This page provides information about the valuation methods used to derive the customs value of both new and used dutiable motor vehicles.
Excise duty and Goods and Services Tax are levied on the customs value of dutiable motor vehicles. Examples of such vehicles include passenger cars, motorcycles and motor scooters.
New Motor Vehicles
Transaction Value Method
The transaction value method is first considered in establishing the customs value, which is the Cost, Insurance and Freight (CIF) value under incoterms.
To establish the customs value under this method, all other charges incidental to the sale and delivery of the motor vehicle must be added to the transaction value or the price paid or payable for the motor vehicle. Examples of these charges include selling commissions, assists (materials supplied by the importer), packing costs, proceeds of resale accruing to the seller, royalties and licence fees, freight and insurance charges.
If any component of the customs value is settled in a foreign currency, that value should be converted to Singapore dollars using the prevailing Customs exchange rate at the time of import.
Example on the calculation of the customs value:
Company A bought a new car from Supplier B on EXW (Ex-Works) incoterms.

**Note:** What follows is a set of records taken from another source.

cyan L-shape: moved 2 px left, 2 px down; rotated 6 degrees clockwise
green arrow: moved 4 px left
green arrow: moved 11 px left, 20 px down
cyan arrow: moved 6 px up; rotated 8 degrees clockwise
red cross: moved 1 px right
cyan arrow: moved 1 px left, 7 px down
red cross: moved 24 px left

Cost of new car = S$20,000
Cost of inland transportation to port of exportation = S$300
Handling and document charges at port of exportation = S$100
Cost of overseas freight = S$500
Cost of insurance for shipment = S$100
Therefore, the customs value should be the sum of all the costs above, which is S$21,000.
Conditions for Transaction Value Method
Using the transaction value method by Singapore Customs is subject to these conditions:
- There must be evidence of a sale. Such evidence may be in the form of commercial invoices, sale contracts, purchase orders, etc.

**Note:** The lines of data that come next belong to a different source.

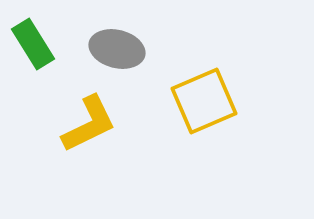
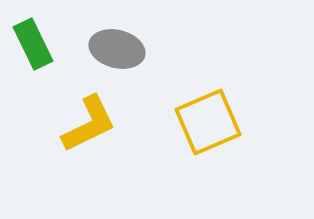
green rectangle: rotated 6 degrees clockwise
yellow square: moved 4 px right, 21 px down
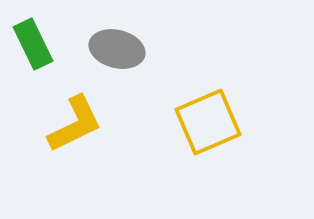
yellow L-shape: moved 14 px left
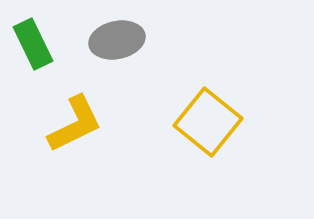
gray ellipse: moved 9 px up; rotated 26 degrees counterclockwise
yellow square: rotated 28 degrees counterclockwise
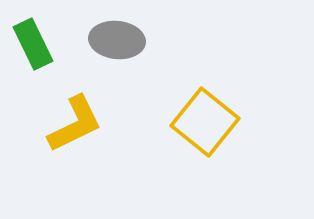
gray ellipse: rotated 18 degrees clockwise
yellow square: moved 3 px left
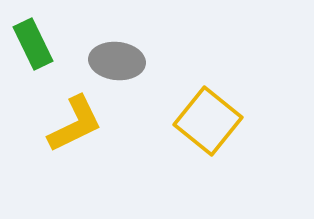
gray ellipse: moved 21 px down
yellow square: moved 3 px right, 1 px up
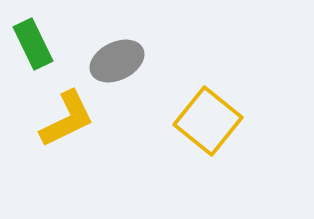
gray ellipse: rotated 32 degrees counterclockwise
yellow L-shape: moved 8 px left, 5 px up
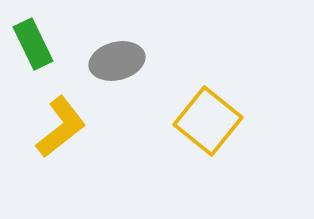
gray ellipse: rotated 12 degrees clockwise
yellow L-shape: moved 6 px left, 8 px down; rotated 12 degrees counterclockwise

- There must not be restrictions on the use of the goods by the buyer.
- The sale or price is not subject to conditions for which a value cannot be determined with respect to the goods being valued. Examples include:
- Seller establishes the price of the imported goods on condition that the buyer will also buy other goods in specified quantities
- Price of semi-finished goods is established by the seller on condition that the buyer will give the seller a specified quantity of the finished goods
- It must be shown that the transaction value has not been affected by any relationship between the importer and supplier.
Other Valuation Methods
If the transaction value method cannot be used, the following alternatives will be used to determine the customs value:
- Identical or similar goods value - the transaction value of identical or similar goods sold for export to Singapore.

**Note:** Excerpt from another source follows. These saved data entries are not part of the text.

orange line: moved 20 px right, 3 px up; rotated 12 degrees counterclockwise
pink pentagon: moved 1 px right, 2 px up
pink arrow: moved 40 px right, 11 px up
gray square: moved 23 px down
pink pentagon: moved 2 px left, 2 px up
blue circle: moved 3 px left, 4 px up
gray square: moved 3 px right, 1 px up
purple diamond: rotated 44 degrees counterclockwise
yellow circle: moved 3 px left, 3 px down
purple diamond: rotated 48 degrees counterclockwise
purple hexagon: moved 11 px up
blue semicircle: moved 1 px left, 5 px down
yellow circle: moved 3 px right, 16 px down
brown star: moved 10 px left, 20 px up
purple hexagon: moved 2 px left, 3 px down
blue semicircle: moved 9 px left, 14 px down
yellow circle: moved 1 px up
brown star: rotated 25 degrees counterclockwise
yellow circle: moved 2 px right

- Deductive value - the sale price of the goods in Singapore, adjusted for costs incurred after shipment.
- Computed value - the value based on cost of production, general expenses and profits in the country of origin of the imported goods.
- Residual valuation - the value determined by Singapore Customs, based on flexible interpretation of all the previous methods.
Used Motor Vehicles
The customs value of used motor vehicles will depend on the following scenarios:
- Individual owner purchased and used a vehicle in the country of export before importing into Singapore
Depending on the age and condition of the vehicle, Singapore Customs might apply depreciation on the original purchase price. The customs value of the used vehicle would then be the sum of the depreciated purchase price, overseas freight and insurance costs, and all other costs incidental to the delivery of the vehicle to Singapore, such as handling and storage costs.
If a component of the customs value is quoted in foreign currency, it should be converted to Singapore dollars by using the prevailing Customs exchange rate at the time of import.